Işık University is home to 5 faculties and 2 institutes.

- Faculty of Engineering: Computer Science and Engineering, Electronics Engineering, Industrial Engineering, Mechanical Engineering, Mathematics Engineering, Civil Engineering, Software Engineering
- Faculty of Arts and Sciences: Mathematics, Mathematical Engineering, Physics, Information Technologies, Management Information Systems, Humanities and Social Sciences
- Faculty of Economic and Administrative Sciences: Management, International Trade, Economics, Political Sciences, International Relations
- Faculty of Fine Arts: Graphic Arts and Graphical Design, Visual Arts, Interior Architecture, Industrial and Industrial Products Design, Fashion and Textile Design
- Institute of Science and Engineering: Computer Engineering Programme (M.S., Ph.D.), Electronics Engineering Programme (M.S., Ph.D.), Mathematics Programme (M.S., Ph.D.), Information Technologies Programme (M.S.), Physics Programme (M.S.)
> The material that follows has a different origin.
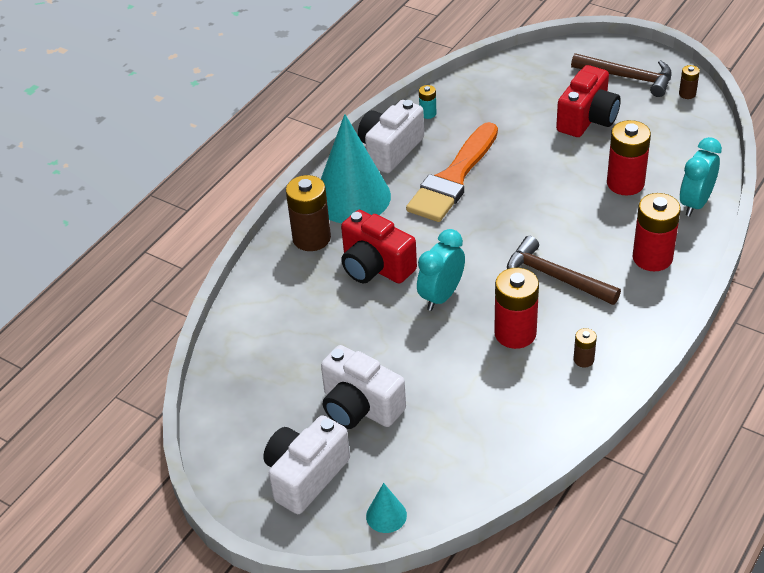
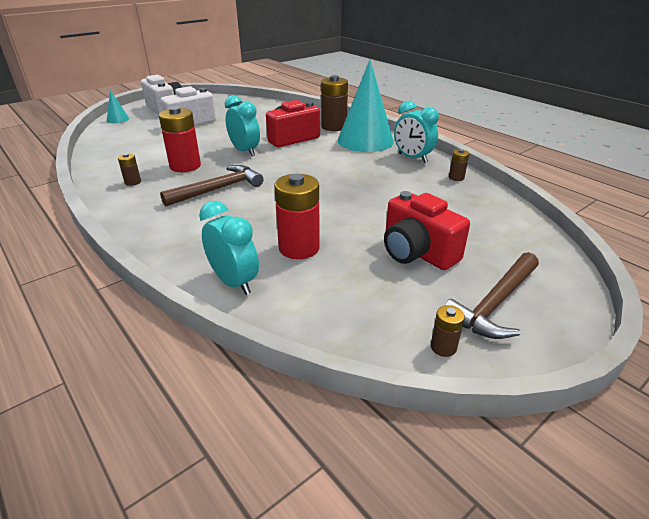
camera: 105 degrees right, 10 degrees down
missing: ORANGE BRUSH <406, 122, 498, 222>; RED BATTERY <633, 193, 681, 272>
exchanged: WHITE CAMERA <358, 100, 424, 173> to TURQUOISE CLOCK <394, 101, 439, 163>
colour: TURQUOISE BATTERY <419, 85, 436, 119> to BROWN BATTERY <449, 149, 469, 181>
- Institute of Social Sciences: Management Programme (M.A.), Management Information Systems Programme (M.S.), Middle East Studies Programme (M.A.), Contemporary Business Administration Programme (Ph.D.)

The university also incorporates an English as a Foreign Language School and a research center, namely Informatics Research and Development Center.